BCCI President Anurag Thakur may land in jail after SC says he may have committed perjury


The BCCI president and BJP MP, Anurag Thakur could be go to jail after the Supreme Court on Thursday said that he appeared to have “committed perjury.”

The apex court was informed that Thakur had made a false statement on asking the ICC whether a recommendation made by the Lodha committee amounted to interference in the board’s running.

The court said, “Prima facie we feel that both of them are liable for contempt and perjury and we are inclined to launch prosecution.”

The Supreme Court also said that the BCCI was obstructing the reforms recommended by the Lodha panel which were accepted by the apex court.

When asked by the SC, the amicus curiae in the case said, “Thakur lied on oath to Supreme Court, in his affidavit he said he sought Shashank Manohar’s opinion as BCCI chairman”.

The court reminded the BCCI top brass that Thakur had asked for a letter from ICC CEO Dave Richardson for the appointment of a CAG nominee in the cricket body. This would compromise with autonomy and amount to government interference.

The bench, comprising Chief Justice T S Thakur, Justices A M Khanwilkar and D Y Chandrachud, pulled up the BCCI for trying to mislead the court and warned Thakur that he may land in jail if the apex court pronounces its order in perjury proceedings.

“Why are you trying to mislead the court? If you want to escape perjury charges, you ought to apologise. At every stage you have been trying to obstruct. Everyone wants to go around and continue to hold the post even after 70 years. This is such a lucrative business that everyone wants to go on forever. “Freedom of expression allows you to disagree with the order but you can’t obstruct implementation of order. Once we pronounce the order (in perjury proceedings), you will have no other place to go except jail,” the court said. The top court also referred to a letter by the current ICC Chairman Shashank Manohar and said even he has said that Thakur had asked for such a letter, which he had refused.

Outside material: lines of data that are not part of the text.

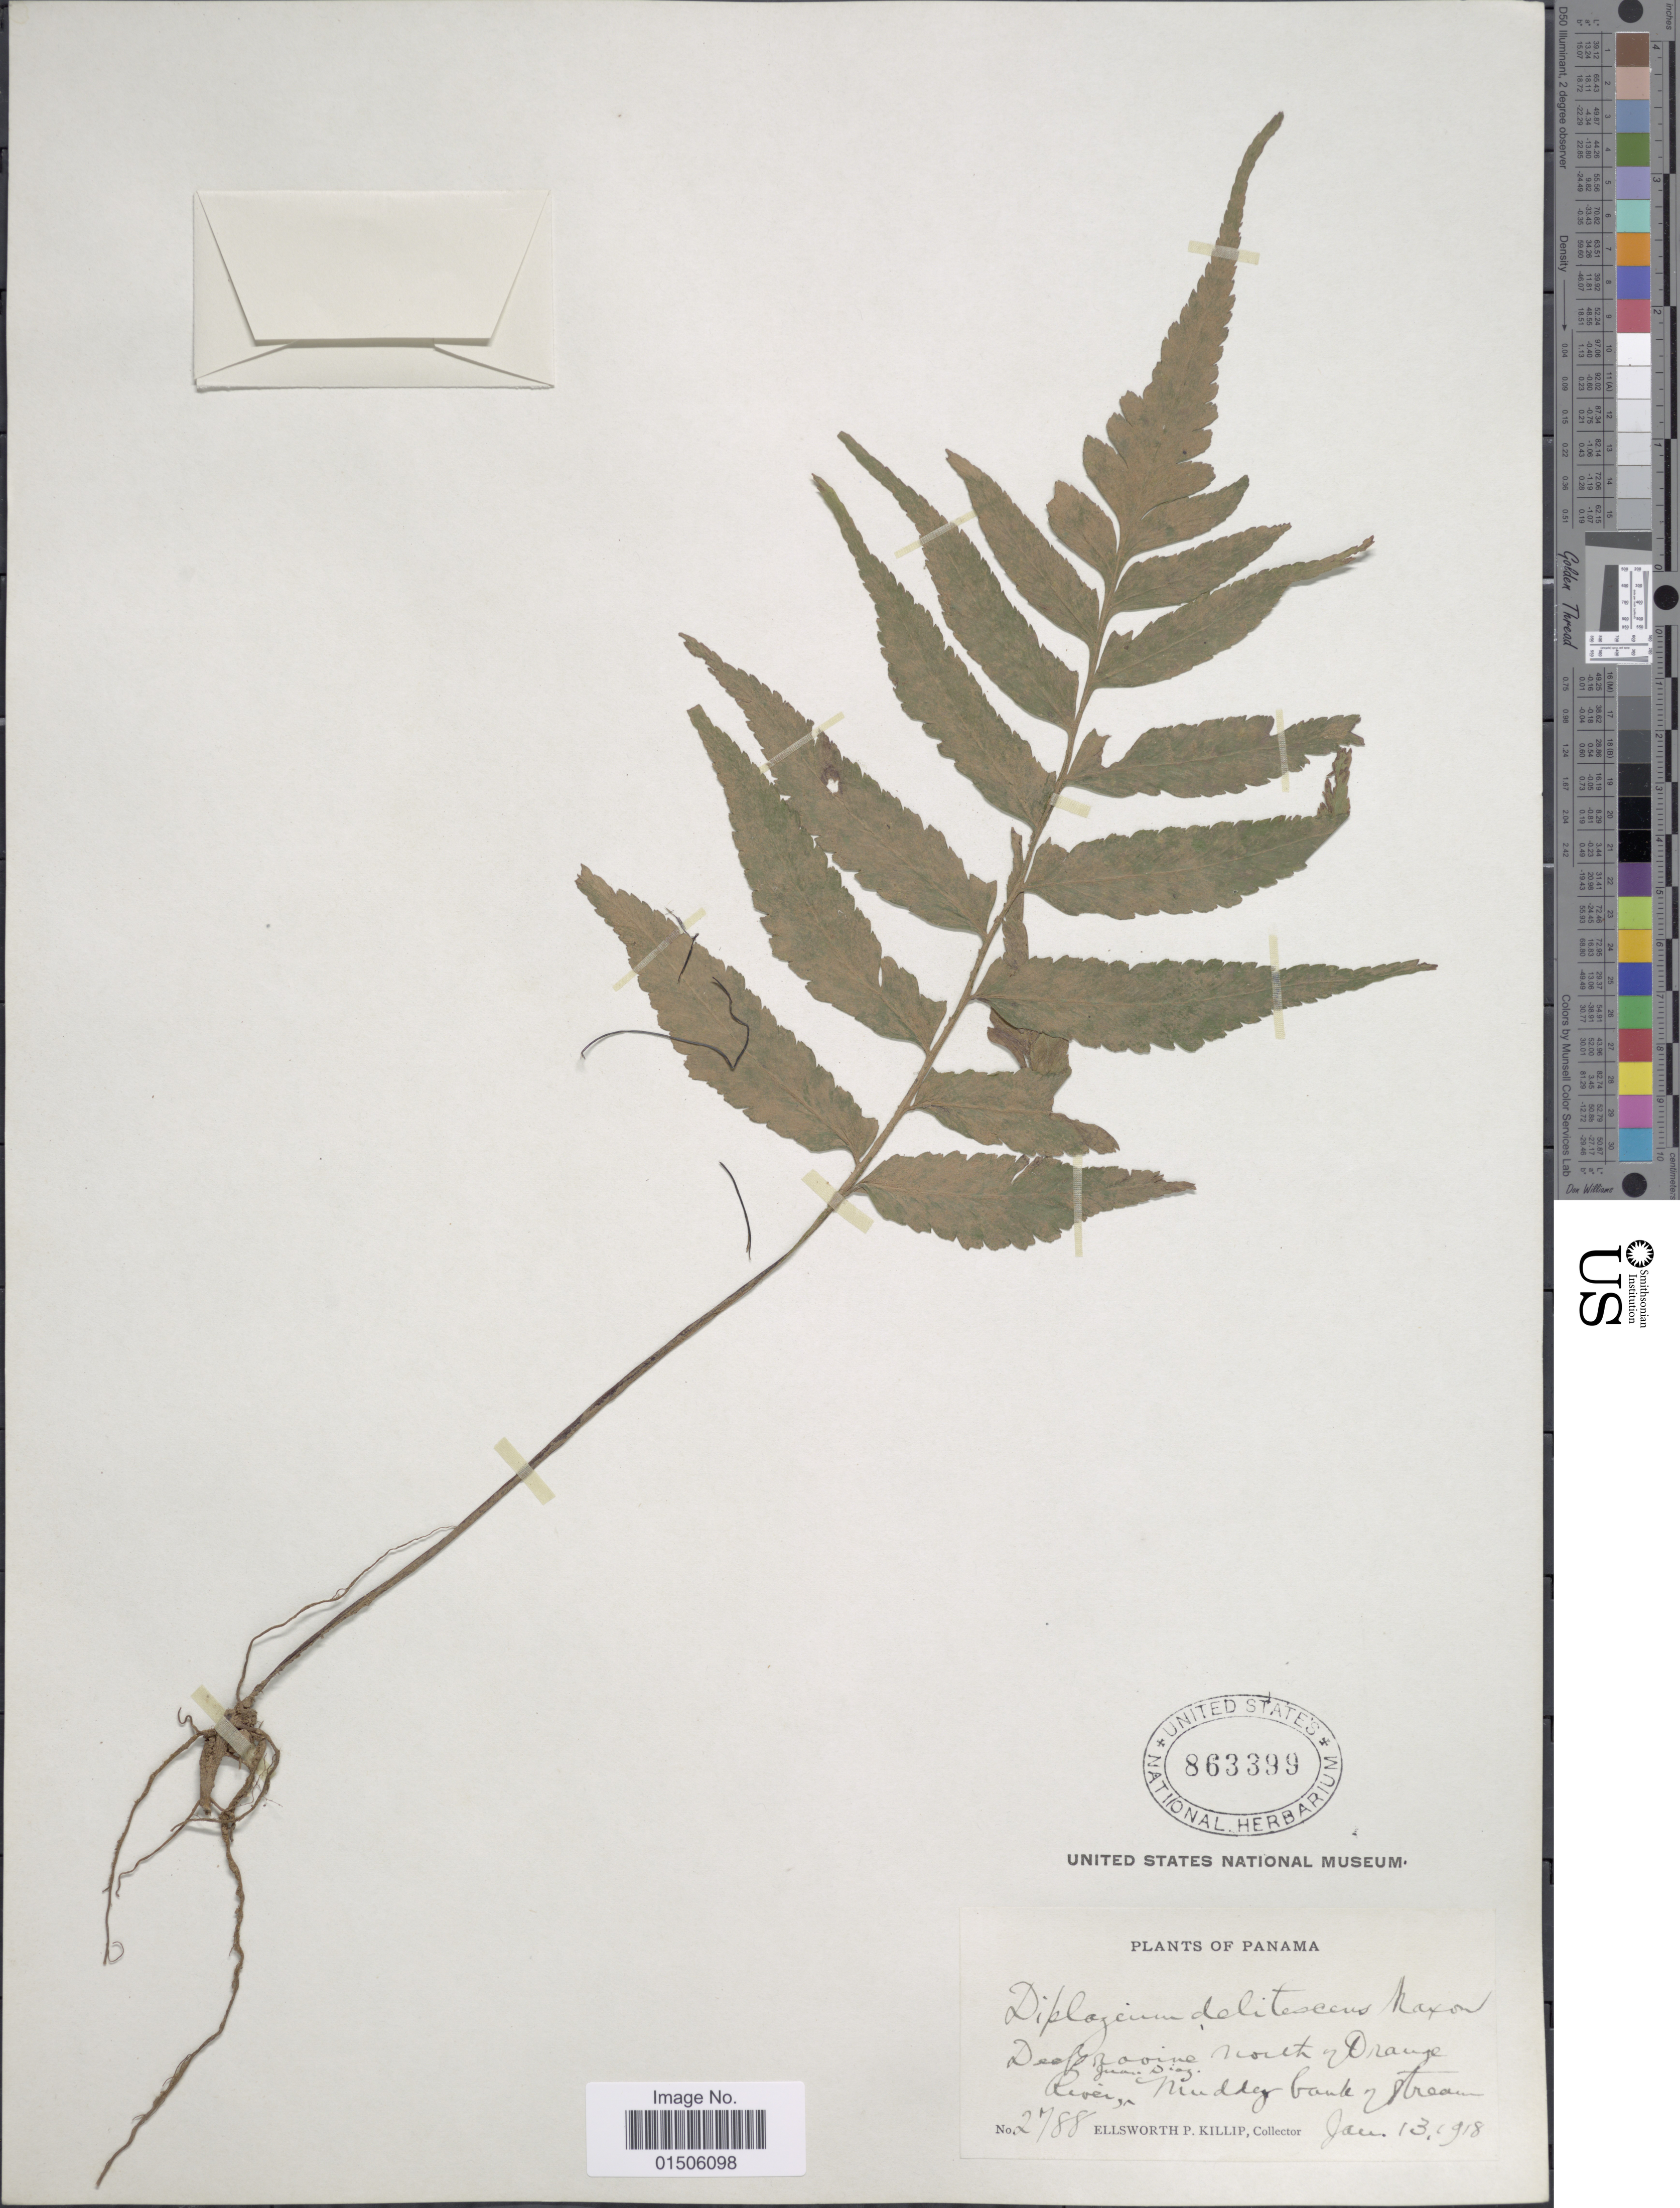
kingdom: Plantae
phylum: Tracheophyta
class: Polypodiopsida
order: Polypodiales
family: Aspleniaceae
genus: Asplenium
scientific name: Asplenium delitescens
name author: (Maxon) L.D. Gómez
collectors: E. P. Killip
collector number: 2788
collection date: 1918-01-13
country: Panama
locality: Deep ravine north of Orange Juan Diaz River., Muddey bnk of stream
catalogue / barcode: US 863399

While the bench was dwelling on the issue of Justice R M Lodha panel’s suggestion to appoint former Home Secretary G K Pillai as an observer of BCCI, senior advocate Kapil Sibal, appearing for the board, said, “we have strong reservations but I don’t want to come out with the reason in public domain”.

However, expressing its strong displeasure against Anurag Thakur’s conduct, the bench said, “If you are asking for a letter from ICC, we prima facie feel that you are in contempt and we also prima facie feel that you are liable for perjury and we are inclined to launch prosecution.” “Manohar is very clear. You did ask him to write a letter from ICC that CAG nominee in BCCI would affect the autonomy of the board. What was the occasion for you to raise this and say so? CAG nominee was for maintaining the transparency.

“What was the occasion to raise this issue after the judgement of this court? How can you tell ICC CEO to give a letter that what this court has said in its judgement about CAG nominee amounts to governmental interference. This amounts to perjury,” the bench said.